La transformation de la Halle au blé devenue Bourse de commerce

C’est à l’été 2016 qu’un accord a été passé entre François Pinault et la mairie de Paris pour présenter de façon permanente dans le site de la Bourse de Commerce l’importante collection de 3 500 œuvres d’art contemporain de ce dernier. Les travaux de transformation ont été confiés à l’architecte japonais Tadao Ando à qui l’on doit les réhabilitations du Palazzo Grassi et de la Pointe de la Douane à Venise, lieux abritant deux autres antennes de la collection.

Il ressort que l’originalité de ces travaux repose sur une pièce maîtresse, un cylindre de béton (9 m de haut et 30 m de diamètre) inséré dans la rotonde à arcades du bâtiment.
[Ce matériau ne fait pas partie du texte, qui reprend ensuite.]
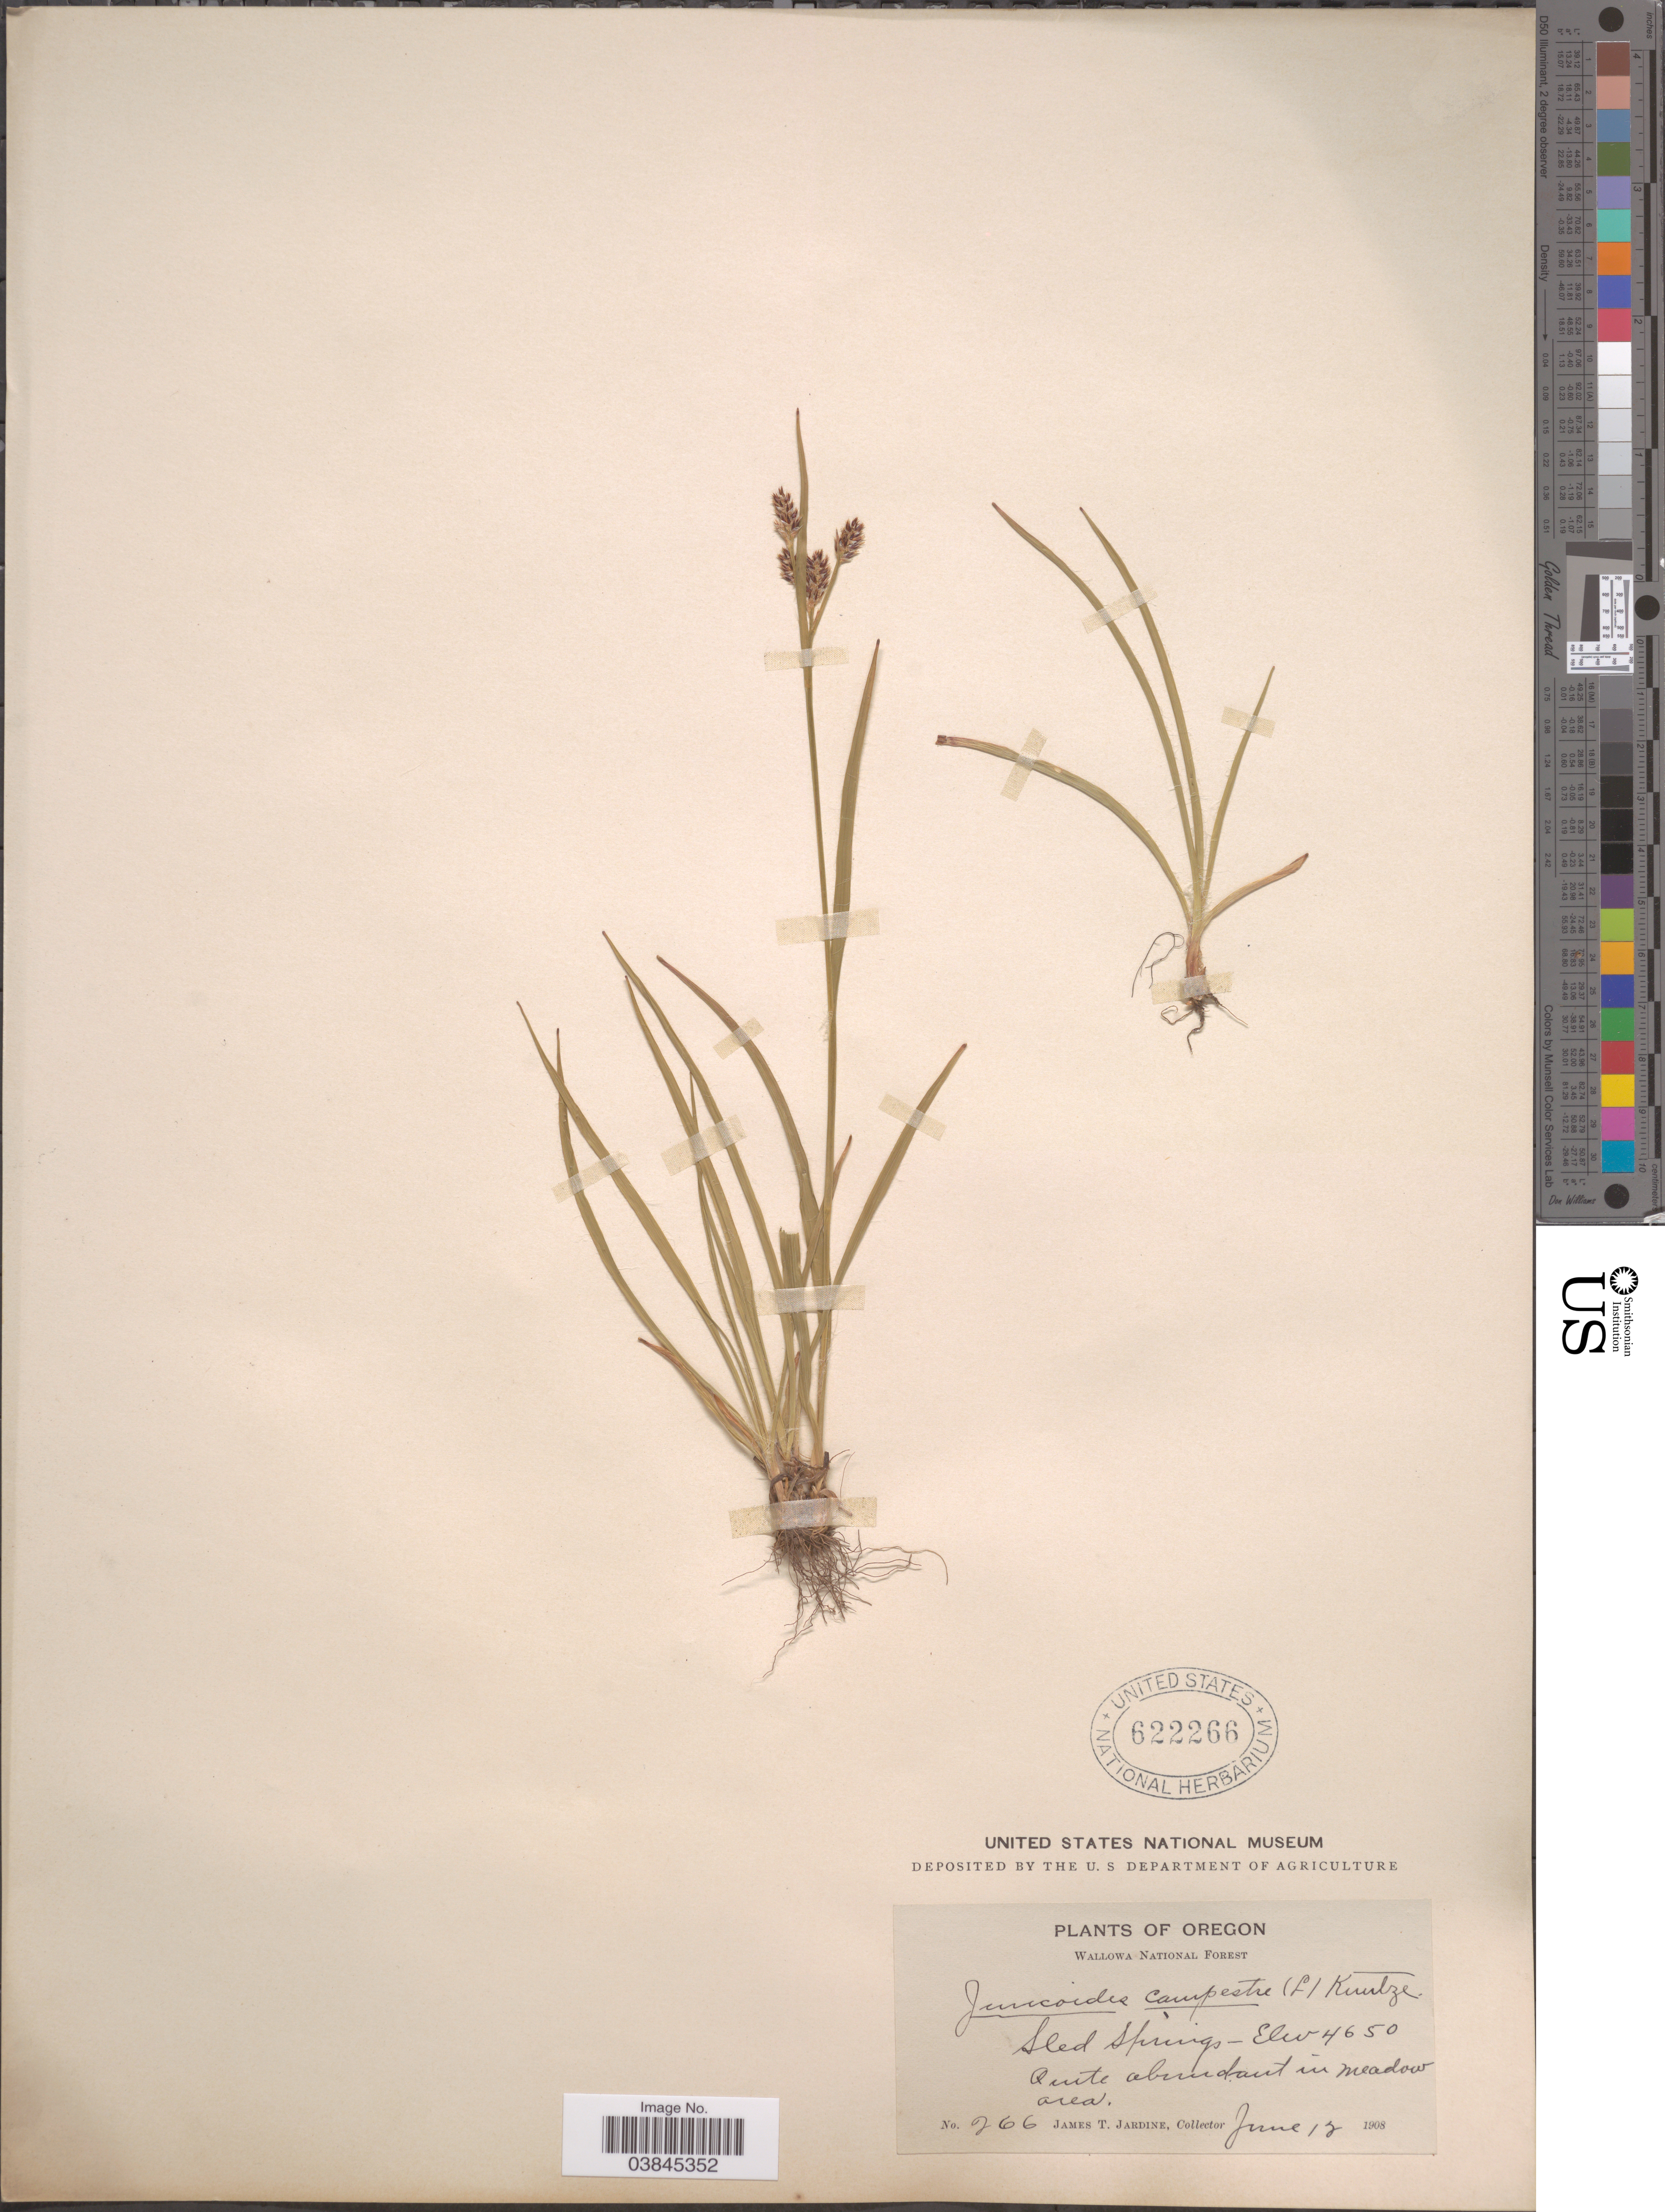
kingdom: Plantae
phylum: Tracheophyta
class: Liliopsida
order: Poales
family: Juncaceae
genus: Luzula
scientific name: Luzula campestris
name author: (L.) DC.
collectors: J. T. Jardine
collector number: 266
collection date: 1908-06-12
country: United States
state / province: Oregon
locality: Wallowa National Forest. Sled Springs.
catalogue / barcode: US 622266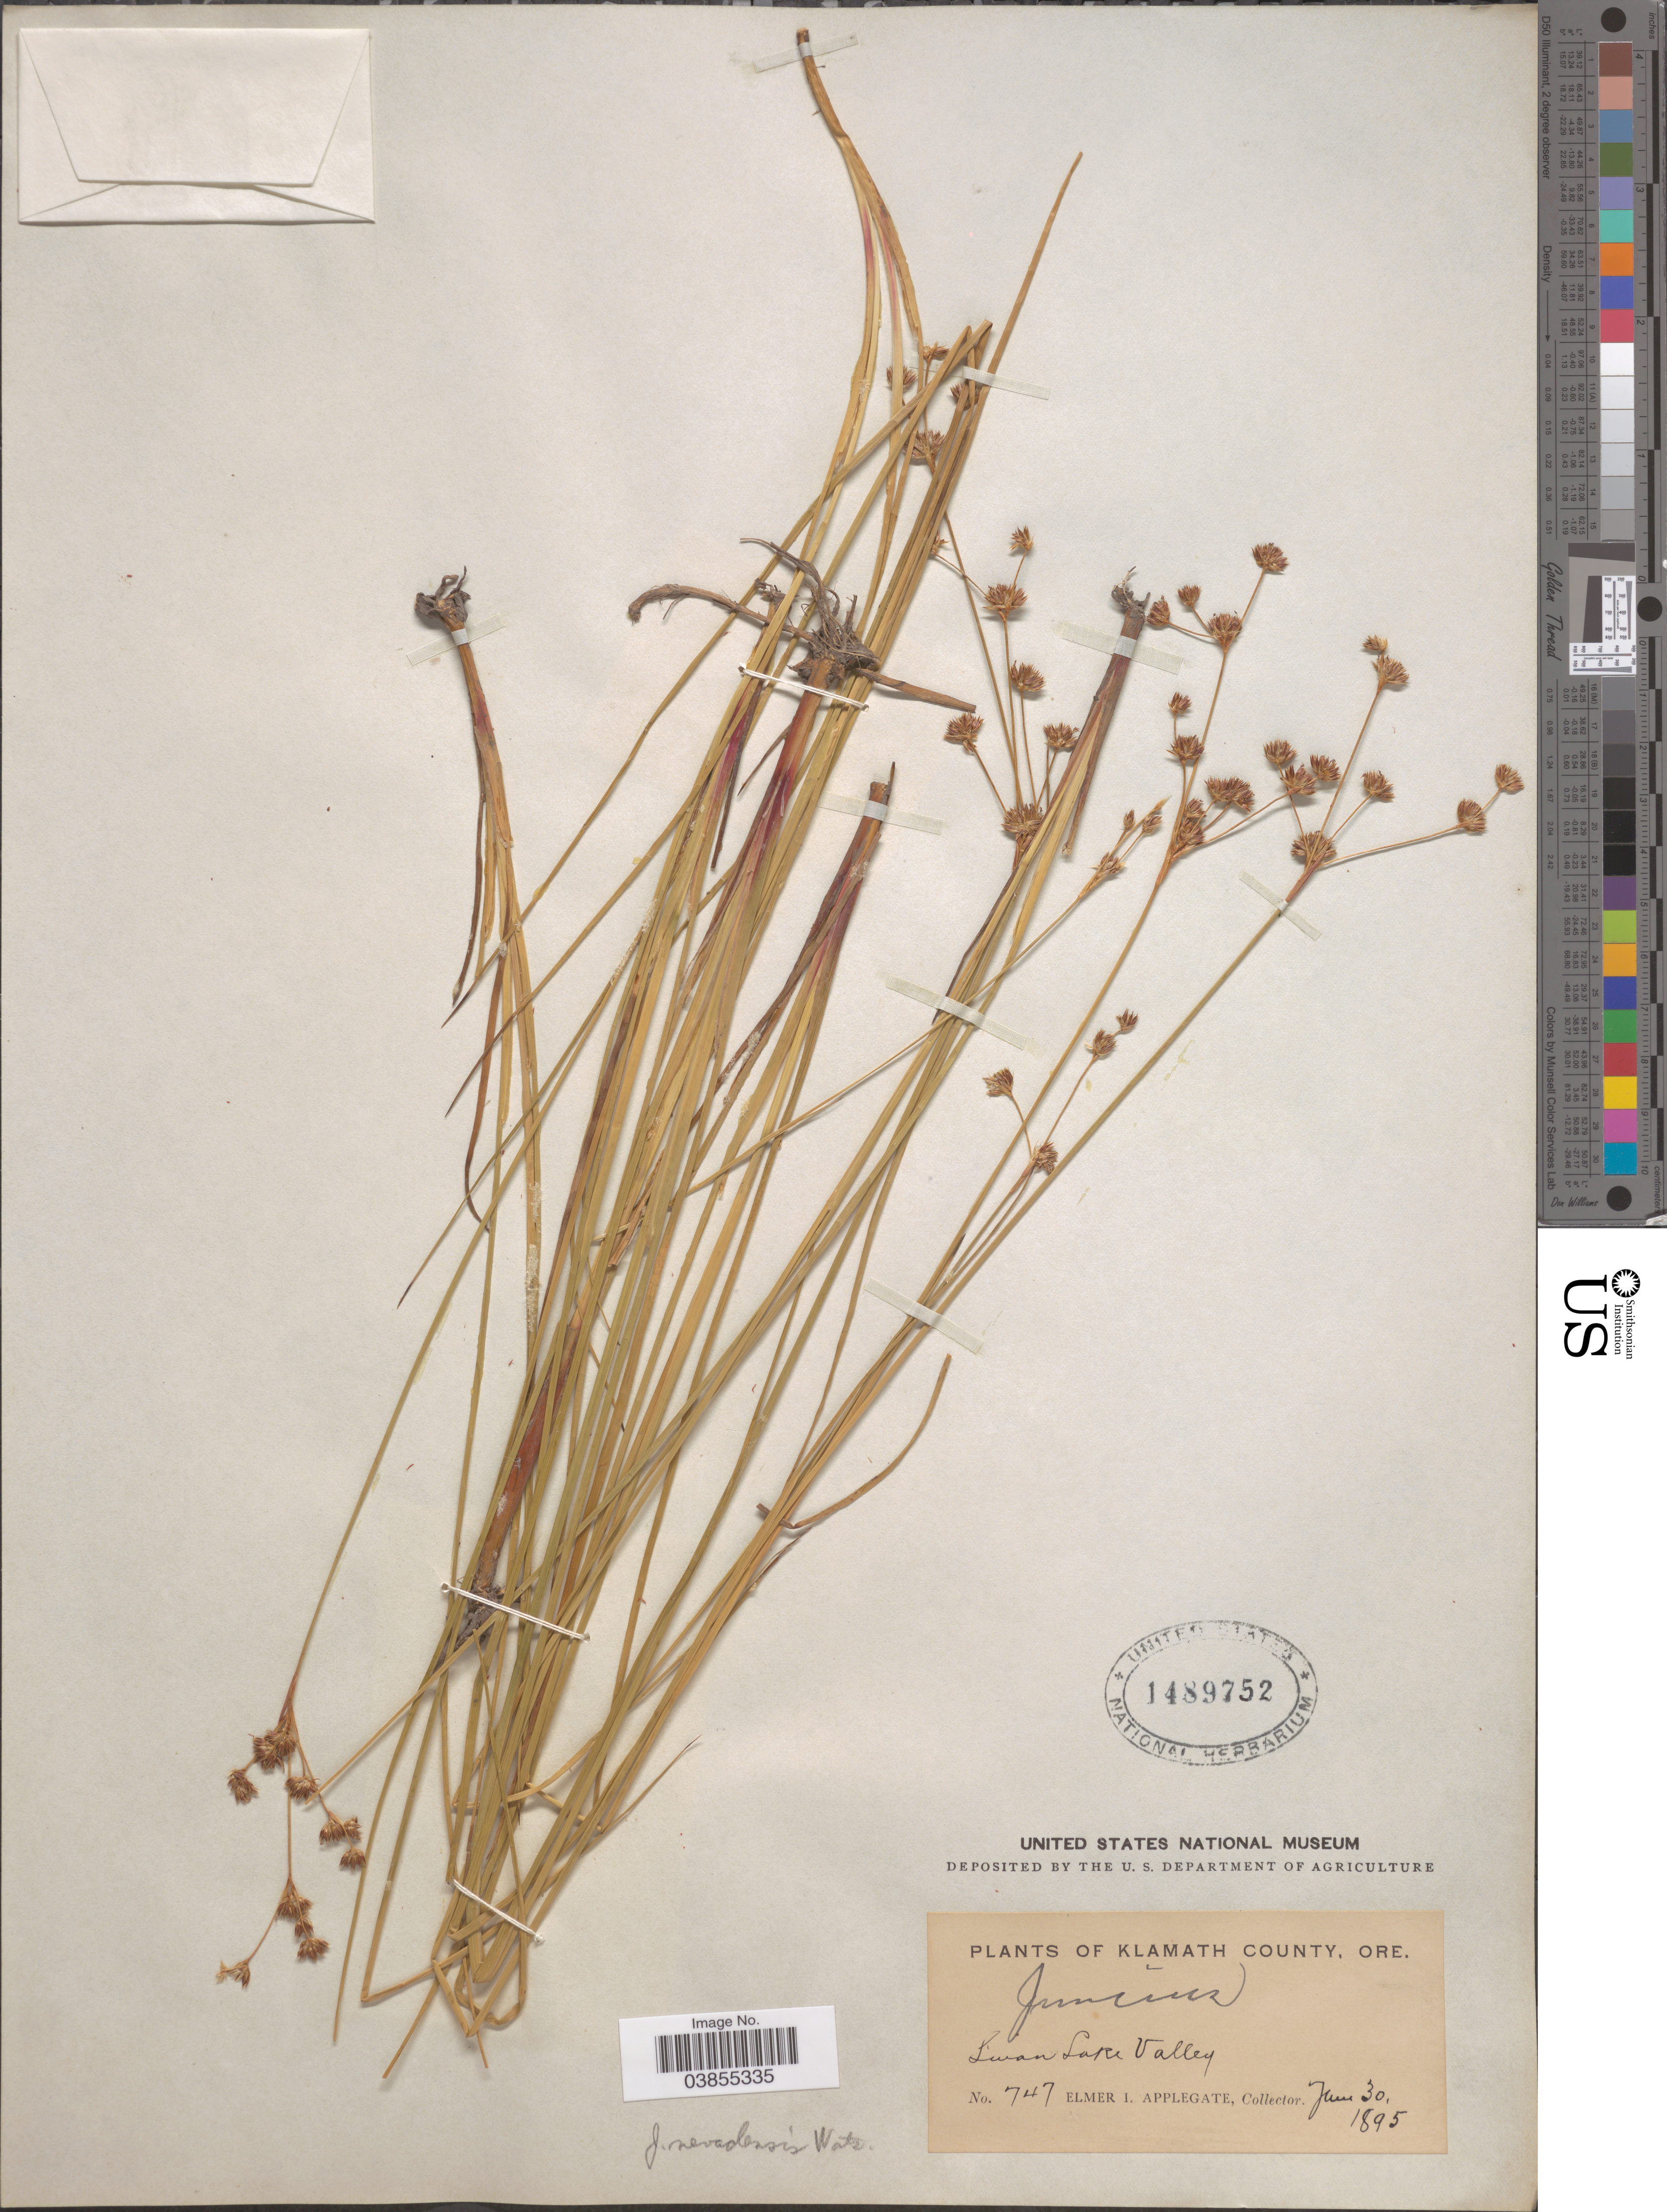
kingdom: Plantae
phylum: Tracheophyta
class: Liliopsida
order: Poales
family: Juncaceae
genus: Juncus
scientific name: Juncus nevadensis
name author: S. Watson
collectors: E. I. Applegate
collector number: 747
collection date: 1895-06-30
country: United States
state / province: Oregon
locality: Klamath County. Swan Lake Valley.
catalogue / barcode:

Ce seront donc 7.700 m2 d’espaces qui seront accessibles au public dont 3.000 m2 de surface d’exposition pouvant accueillir jusqu’à 2.000 personnes. L’ouverture est annoncée début 2019.

Le bâtiment de la Bourse de commerce devenue propriété de la ville de Paris a été concédée par celle-ci pour 50 ans à la Fondation Pinault. Datant des XVIIIe et XIXe siècles, l’ensemble de forme circulaire présente un grand intérêt historique et monumental, il est classé au titre des monuments historiques depuis 1975. Sa coupole métallique qui a recouvert la cour, auparavant ouverte, surmonte de grandes peintures murales sur l’histoire du commerce peintes par des artistes de la IIIe République, Langée, Luminais, Lucas et Clairin. Tout cet ensemble sera restauré de même que les façades. Le cadran solaire et la fontaine de la Colonne extérieure édifiée en 1574 par Côme Ruggieri à la demande de Catherine de Médicis seront remis en ordre.

La reine devint en effet propriétaire de l’Hôtel d’Albret (ex Hôtel de Soissons) en 1572 et confia son aménagement à Jean Bullant qui travailla aux châteaux d’Ecouen et de Chantilly. Le portail est de Salomon de la Brosse (auteur des façades de l’église Saint-Gervais-Saint-Protais et du parlement de Bretagne). L’ensemble fut transformé en Bourse de Paris puis vendu en 1720 pour devenir en 1763, sous la houlette de Nicolas de Mézières qui a conçu l’Hôtel Beauvau, la Halle au blé avec ses 2 galeries concentriques en anneau, ses 24 arcades et un vaste grenier voûté. Anéanti par le feu, François Bélanger, secondé par Hittorff opta pour une armature en fer de la charpente lors de la reconstruction. Après un nouvel incendie et des travaux entrepris par Henri Blondel, le bâtiment passa aux mains de la Chambre de commerce en 1885 qui s’y installa jusqu’à la vente, 131 ans plus tard, à la Ville de Paris.